GOAL: Retype the following data line for line, with no changes.

Stored entries:

§

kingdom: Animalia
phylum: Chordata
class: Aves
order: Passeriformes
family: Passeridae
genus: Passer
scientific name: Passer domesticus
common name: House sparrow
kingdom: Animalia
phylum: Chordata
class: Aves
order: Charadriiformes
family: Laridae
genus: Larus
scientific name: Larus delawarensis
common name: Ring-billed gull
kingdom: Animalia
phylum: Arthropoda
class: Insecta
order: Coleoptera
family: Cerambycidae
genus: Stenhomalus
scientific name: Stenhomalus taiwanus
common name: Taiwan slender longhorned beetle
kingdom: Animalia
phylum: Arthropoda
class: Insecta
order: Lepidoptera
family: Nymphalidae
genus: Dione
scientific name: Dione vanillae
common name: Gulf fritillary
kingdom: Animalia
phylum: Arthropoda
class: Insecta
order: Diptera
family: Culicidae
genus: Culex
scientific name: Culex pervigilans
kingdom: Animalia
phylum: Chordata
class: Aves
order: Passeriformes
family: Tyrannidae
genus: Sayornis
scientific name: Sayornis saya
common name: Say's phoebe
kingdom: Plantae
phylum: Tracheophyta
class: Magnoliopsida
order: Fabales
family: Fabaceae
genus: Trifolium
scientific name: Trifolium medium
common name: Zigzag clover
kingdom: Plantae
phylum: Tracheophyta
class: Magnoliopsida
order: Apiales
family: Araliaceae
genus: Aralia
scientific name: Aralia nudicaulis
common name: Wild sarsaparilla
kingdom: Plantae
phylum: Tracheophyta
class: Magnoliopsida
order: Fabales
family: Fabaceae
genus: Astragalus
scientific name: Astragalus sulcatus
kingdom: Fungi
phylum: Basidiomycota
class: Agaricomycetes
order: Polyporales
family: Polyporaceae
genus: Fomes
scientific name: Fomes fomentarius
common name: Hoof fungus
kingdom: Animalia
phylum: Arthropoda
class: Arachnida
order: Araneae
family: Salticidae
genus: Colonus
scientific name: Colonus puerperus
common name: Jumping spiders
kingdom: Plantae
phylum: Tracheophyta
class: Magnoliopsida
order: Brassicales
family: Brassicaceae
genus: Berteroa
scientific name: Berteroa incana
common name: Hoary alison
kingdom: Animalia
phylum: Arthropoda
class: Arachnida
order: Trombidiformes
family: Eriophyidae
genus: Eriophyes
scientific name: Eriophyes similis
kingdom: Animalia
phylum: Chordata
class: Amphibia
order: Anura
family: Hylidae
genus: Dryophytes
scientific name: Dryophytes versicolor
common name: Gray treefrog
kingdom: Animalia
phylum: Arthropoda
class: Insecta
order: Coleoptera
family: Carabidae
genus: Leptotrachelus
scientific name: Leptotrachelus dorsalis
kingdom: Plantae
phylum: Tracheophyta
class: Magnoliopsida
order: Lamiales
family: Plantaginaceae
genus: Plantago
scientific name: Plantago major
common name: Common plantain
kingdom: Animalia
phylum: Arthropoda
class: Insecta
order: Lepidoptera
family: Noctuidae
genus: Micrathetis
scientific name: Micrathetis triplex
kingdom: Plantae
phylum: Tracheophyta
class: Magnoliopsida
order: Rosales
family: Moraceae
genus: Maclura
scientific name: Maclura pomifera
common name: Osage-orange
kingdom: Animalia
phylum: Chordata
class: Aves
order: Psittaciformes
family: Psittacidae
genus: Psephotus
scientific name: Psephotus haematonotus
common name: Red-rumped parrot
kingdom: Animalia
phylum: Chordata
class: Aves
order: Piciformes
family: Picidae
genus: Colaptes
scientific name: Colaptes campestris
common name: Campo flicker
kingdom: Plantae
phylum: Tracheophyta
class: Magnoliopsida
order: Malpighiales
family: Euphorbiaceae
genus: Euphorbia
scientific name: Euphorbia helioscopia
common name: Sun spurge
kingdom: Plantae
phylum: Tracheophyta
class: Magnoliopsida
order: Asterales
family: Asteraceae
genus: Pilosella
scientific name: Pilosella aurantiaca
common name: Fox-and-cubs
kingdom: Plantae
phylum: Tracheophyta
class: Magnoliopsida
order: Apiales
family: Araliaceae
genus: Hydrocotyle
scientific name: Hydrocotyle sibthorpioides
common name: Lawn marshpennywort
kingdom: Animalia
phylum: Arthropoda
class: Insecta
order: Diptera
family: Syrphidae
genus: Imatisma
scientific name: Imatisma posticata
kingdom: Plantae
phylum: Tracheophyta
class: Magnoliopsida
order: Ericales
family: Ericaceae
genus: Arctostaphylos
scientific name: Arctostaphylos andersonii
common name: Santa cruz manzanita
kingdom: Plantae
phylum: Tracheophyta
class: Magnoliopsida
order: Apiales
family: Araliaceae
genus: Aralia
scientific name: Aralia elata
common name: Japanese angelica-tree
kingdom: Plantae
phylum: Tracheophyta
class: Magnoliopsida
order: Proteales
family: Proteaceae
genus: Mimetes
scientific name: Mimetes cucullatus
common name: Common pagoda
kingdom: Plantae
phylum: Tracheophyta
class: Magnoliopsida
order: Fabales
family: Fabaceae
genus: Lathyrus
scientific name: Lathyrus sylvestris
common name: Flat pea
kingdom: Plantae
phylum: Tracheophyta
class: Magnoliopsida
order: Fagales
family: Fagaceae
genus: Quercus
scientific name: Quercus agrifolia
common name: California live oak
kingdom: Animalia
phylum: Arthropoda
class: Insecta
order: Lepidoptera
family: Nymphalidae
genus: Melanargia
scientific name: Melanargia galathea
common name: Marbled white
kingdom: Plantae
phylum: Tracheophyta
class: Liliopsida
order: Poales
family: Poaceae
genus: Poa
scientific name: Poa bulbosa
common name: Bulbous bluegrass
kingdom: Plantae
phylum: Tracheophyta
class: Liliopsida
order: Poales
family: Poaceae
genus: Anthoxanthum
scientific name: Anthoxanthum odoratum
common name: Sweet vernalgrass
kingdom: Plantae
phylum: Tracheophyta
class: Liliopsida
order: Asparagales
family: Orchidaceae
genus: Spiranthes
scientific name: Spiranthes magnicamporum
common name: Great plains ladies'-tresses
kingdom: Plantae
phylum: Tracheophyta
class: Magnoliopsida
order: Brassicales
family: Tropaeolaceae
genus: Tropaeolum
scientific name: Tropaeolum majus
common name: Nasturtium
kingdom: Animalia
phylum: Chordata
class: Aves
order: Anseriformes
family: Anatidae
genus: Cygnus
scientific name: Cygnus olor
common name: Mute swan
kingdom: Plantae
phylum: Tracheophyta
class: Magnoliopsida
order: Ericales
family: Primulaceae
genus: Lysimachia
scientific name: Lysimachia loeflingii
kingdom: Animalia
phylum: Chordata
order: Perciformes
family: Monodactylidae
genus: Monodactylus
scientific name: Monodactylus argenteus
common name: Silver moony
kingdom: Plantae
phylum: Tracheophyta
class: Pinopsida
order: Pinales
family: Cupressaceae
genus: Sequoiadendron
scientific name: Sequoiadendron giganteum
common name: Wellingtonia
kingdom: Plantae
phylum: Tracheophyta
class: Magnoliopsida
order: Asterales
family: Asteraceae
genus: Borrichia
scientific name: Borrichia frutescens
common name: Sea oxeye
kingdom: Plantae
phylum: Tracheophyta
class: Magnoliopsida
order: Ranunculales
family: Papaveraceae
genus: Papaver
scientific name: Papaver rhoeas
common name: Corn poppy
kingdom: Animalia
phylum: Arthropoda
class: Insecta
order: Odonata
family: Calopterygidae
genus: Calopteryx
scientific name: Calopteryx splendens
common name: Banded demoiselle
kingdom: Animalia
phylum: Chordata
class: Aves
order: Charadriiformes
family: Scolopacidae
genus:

§

FULL RESPONSE:
kingdom: Animalia
phylum: Chordata
class: Aves
order: Passeriformes
family: Passeridae
genus: Passer
scientific name: Passer domesticus
common name: House sparrow
kingdom: Animalia
phylum: Chordata
class: Aves
order: Charadriiformes
family: Laridae
genus: Larus
scientific name: Larus delawarensis
common name: Ring-billed gull
kingdom: Animalia
phylum: Arthropoda
class: Insecta
order: Coleoptera
family: Cerambycidae
genus: Stenhomalus
scientific name: Stenhomalus taiwanus
common name: Taiwan slender longhorned beetle
kingdom: Animalia
phylum: Arthropoda
class: Insecta
order: Lepidoptera
family: Nymphalidae
genus: Dione
scientific name: Dione vanillae
common name: Gulf fritillary
kingdom: Animalia
phylum: Arthropoda
class: Insecta
order: Diptera
family: Culicidae
genus: Culex
scientific name: Culex pervigilans
kingdom: Animalia
phylum: Chordata
class: Aves
order: Passeriformes
family: Tyrannidae
genus: Sayornis
scientific name: Sayornis saya
common name: Say's phoebe
kingdom: Plantae
phylum: Tracheophyta
class: Magnoliopsida
order: Fabales
family: Fabaceae
genus: Trifolium
scientific name: Trifolium medium
common name: Zigzag clover
kingdom: Plantae
phylum: Tracheophyta
class: Magnoliopsida
order: Apiales
family: Araliaceae
genus: Aralia
scientific name: Aralia nudicaulis
common name: Wild sarsaparilla
kingdom: Plantae
phylum: Tracheophyta
class: Magnoliopsida
order: Fabales
family: Fabaceae
genus: Astragalus
scientific name: Astragalus sulcatus
kingdom: Fungi
phylum: Basidiomycota
class: Agaricomycetes
order: Polyporales
family: Polyporaceae
genus: Fomes
scientific name: Fomes fomentarius
common name: Hoof fungus
kingdom: Animalia
phylum: Arthropoda
class: Arachnida
order: Araneae
family: Salticidae
genus: Colonus
scientific name: Colonus puerperus
common name: Jumping spiders
kingdom: Plantae
phylum: Tracheophyta
class: Magnoliopsida
order: Brassicales
family: Brassicaceae
genus: Berteroa
scientific name: Berteroa incana
common name: Hoary alison
kingdom: Animalia
phylum: Arthropoda
class: Arachnida
order: Trombidiformes
family: Eriophyidae
genus: Eriophyes
scientific name: Eriophyes similis
kingdom: Animalia
phylum: Chordata
class: Amphibia
order: Anura
family: Hylidae
genus: Dryophytes
scientific name: Dryophytes versicolor
common name: Gray treefrog
kingdom: Animalia
phylum: Arthropoda
class: Insecta
order: Coleoptera
family: Carabidae
genus: Leptotrachelus
scientific name: Leptotrachelus dorsalis
kingdom: Plantae
phylum: Tracheophyta
class: Magnoliopsida
order: Lamiales
family: Plantaginaceae
genus: Plantago
scientific name: Plantago major
common name: Common plantain
kingdom: Animalia
phylum: Arthropoda
class: Insecta
order: Lepidoptera
family: Noctuidae
genus: Micrathetis
scientific name: Micrathetis triplex
kingdom: Plantae
phylum: Tracheophyta
class: Magnoliopsida
order: Rosales
family: Moraceae
genus: Maclura
scientific name: Maclura pomifera
common name: Osage-orange
kingdom: Animalia
phylum: Chordata
class: Aves
order: Psittaciformes
family: Psittacidae
genus: Psephotus
scientific name: Psephotus haematonotus
common name: Red-rumped parrot
kingdom: Animalia
phylum: Chordata
class: Aves
order: Piciformes
family: Picidae
genus: Colaptes
scientific name: Colaptes campestris
common name: Campo flicker
kingdom: Plantae
phylum: Tracheophyta
class: Magnoliopsida
order: Malpighiales
family: Euphorbiaceae
genus: Euphorbia
scientific name: Euphorbia helioscopia
common name: Sun spurge
kingdom: Plantae
phylum: Tracheophyta
class: Magnoliopsida
order: Asterales
family: Asteraceae
genus: Pilosella
scientific name: Pilosella aurantiaca
common name: Fox-and-cubs
kingdom: Plantae
phylum: Tracheophyta
class: Magnoliopsida
order: Apiales
family: Araliaceae
genus: Hydrocotyle
scientific name: Hydrocotyle sibthorpioides
common name: Lawn marshpennywort
kingdom: Animalia
phylum: Arthropoda
class: Insecta
order: Diptera
family: Syrphidae
genus: Imatisma
scientific name: Imatisma posticata
kingdom: Plantae
phylum: Tracheophyta
class: Magnoliopsida
order: Ericales
family: Ericaceae
genus: Arctostaphylos
scientific name: Arctostaphylos andersonii
common name: Santa cruz manzanita
kingdom: Plantae
phylum: Tracheophyta
class: Magnoliopsida
order: Apiales
family: Araliaceae
genus: Aralia
scientific name: Aralia elata
common name: Japanese angelica-tree
kingdom: Plantae
phylum: Tracheophyta
class: Magnoliopsida
order: Proteales
family: Proteaceae
genus: Mimetes
scientific name: Mimetes cucullatus
common name: Common pagoda
kingdom: Plantae
phylum: Tracheophyta
class: Magnoliopsida
order: Fabales
family: Fabaceae
genus: Lathyrus
scientific name: Lathyrus sylvestris
common name: Flat pea
kingdom: Plantae
phylum: Tracheophyta
class: Magnoliopsida
order: Fagales
family: Fagaceae
genus: Quercus
scientific name: Quercus agrifolia
common name: California live oak
kingdom: Animalia
phylum: Arthropoda
class: Insecta
order: Lepidoptera
family: Nymphalidae
genus: Melanargia
scientific name: Melanargia galathea
common name: Marbled white
kingdom: Plantae
phylum: Tracheophyta
class: Liliopsida
order: Poales
family: Poaceae
genus: Poa
scientific name: Poa bulbosa
common name: Bulbous bluegrass
kingdom: Plantae
phylum: Tracheophyta
class: Liliopsida
order: Poales
family: Poaceae
genus: Anthoxanthum
scientific name: Anthoxanthum odoratum
common name: Sweet vernalgrass
kingdom: Plantae
phylum: Tracheophyta
class: Liliopsida
order: Asparagales
family: Orchidaceae
genus: Spiranthes
scientific name: Spiranthes magnicamporum
common name: Great plains ladies'-tresses
kingdom: Plantae
phylum: Tracheophyta
class: Magnoliopsida
order: Brassicales
family: Tropaeolaceae
genus: Tropaeolum
scientific name: Tropaeolum majus
common name: Nasturtium
kingdom: Animalia
phylum: Chordata
class: Aves
order: Anseriformes
family: Anatidae
genus: Cygnus
scientific name: Cygnus olor
common name: Mute swan
kingdom: Plantae
phylum: Tracheophyta
class: Magnoliopsida
order: Ericales
family: Primulaceae
genus: Lysimachia
scientific name: Lysimachia loeflingii
kingdom: Animalia
phylum: Chordata
order: Perciformes
family: Monodactylidae
genus: Monodactylus
scientific name: Monodactylus argenteus
common name: Silver moony
kingdom: Plantae
phylum: Tracheophyta
class: Pinopsida
order: Pinales
family: Cupressaceae
genus: Sequoiadendron
scientific name: Sequoiadendron giganteum
common name: Wellingtonia
kingdom: Plantae
phylum: Tracheophyta
class: Magnoliopsida
order: Asterales
family: Asteraceae
genus: Borrichia
scientific name: Borrichia frutescens
common name: Sea oxeye
kingdom: Plantae
phylum: Tracheophyta
class: Magnoliopsida
order: Ranunculales
family: Papaveraceae
genus: Papaver
scientific name: Papaver rhoeas
common name: Corn poppy
kingdom: Animalia
phylum: Arthropoda
class: Insecta
order: Odonata
family: Calopterygidae
genus: Calopteryx
scientific name: Calopteryx splendens
common name: Banded demoiselle
kingdom: Animalia
phylum: Chordata
class: Aves
order: Charadriiformes
family: Scolopacidae
genus:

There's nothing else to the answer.